There are currently two ways which increase the amount of data that a fibre can carry. The first involves using more than one colour (i.e. wavelength) as a carrier for the signal. This is called Wave Division Multiplexing (WDM) and currently four wavelengths are common and sixteen have been achieved. The second is a much more curious phenomenon called the soliton.

A soliton is a shaped pulse which is able to travel long distances through the glass of an optical fibre with minimal degradation to its shape. This is because of a balancing act amongst the factors in the fibre that affect the light. Even stranger is that the soliton, despite its sci-fi name, is not a recent discovery and is not limited to light. The phenomenon was in fact first observed in a wave on water in 1834 and was the subject of ACTS projects ESTHER, MIDAS and UPGRADE.

A further technique, giving an increase in speeds by improving the electrical modulation, has been demonstrated by projects SPEED and HIGHWAY.

It is already possible, by using these techniques, to increase fibre capacities so that millions of people - the population of Austria being the oft-quoted example - could hold simultaneous telephone conversations down a single fibre.

The operation of an all-optical network has been demonstrated by projects OPEN, METON, PHOTON, WOTAN, MOON and others. SONATA is working on an all-optical distributed switching network, and CAPITAL, BLISS, FAST, ACTUAL, VERTICAL and PHOTOS have been developing new photonic components for amplification, distribution and switching.

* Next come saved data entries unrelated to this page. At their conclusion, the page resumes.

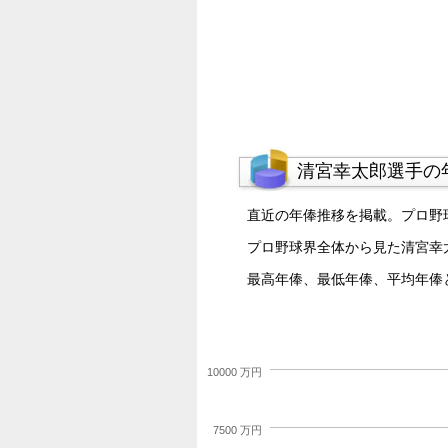
清宮幸太郎選手の
直近の年俸推移を掲載。プロ野
プロ野球界全体から見た清宮幸
最高年俸、最低年俸、平均年俸
10000 万円
7500 万円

But how is this going to benefit the home consumer in Europe? The current investment in copper is so great that it is much more cost-effective to consider a hybrid approach to broadband networks. The length of a local loop of copper - the twisted pair that runs from the subscriber to the telco's distribution cabinet in the street - is of the order of 1000 metres in Europe on average. This means that a photonic network can be envisaged which links to a final stretch of copper for the final run to the home. The signal would be carried using ADSL, VDSL or similar technologies which allow megabit data rates to be carried down a consumer’s telephone line at the same time as conventional telephone signals. This is the essence of a hybrid opto-electronic distribution system. (Projects BROADBANDLOOP, TOBASCO, PRISMA, FRANS, PLANET and COBNET have worked on this.) End users would still have accesss to tens of megabits of data - enough for television, Internet and more - whilst the potential bottlenecks of the trunks would use ever-faster photonic systems.

The work done in ACTS (as in RACE before it) is facilitating Photonics as a key area in the development and deployment of new systems for the Information Society.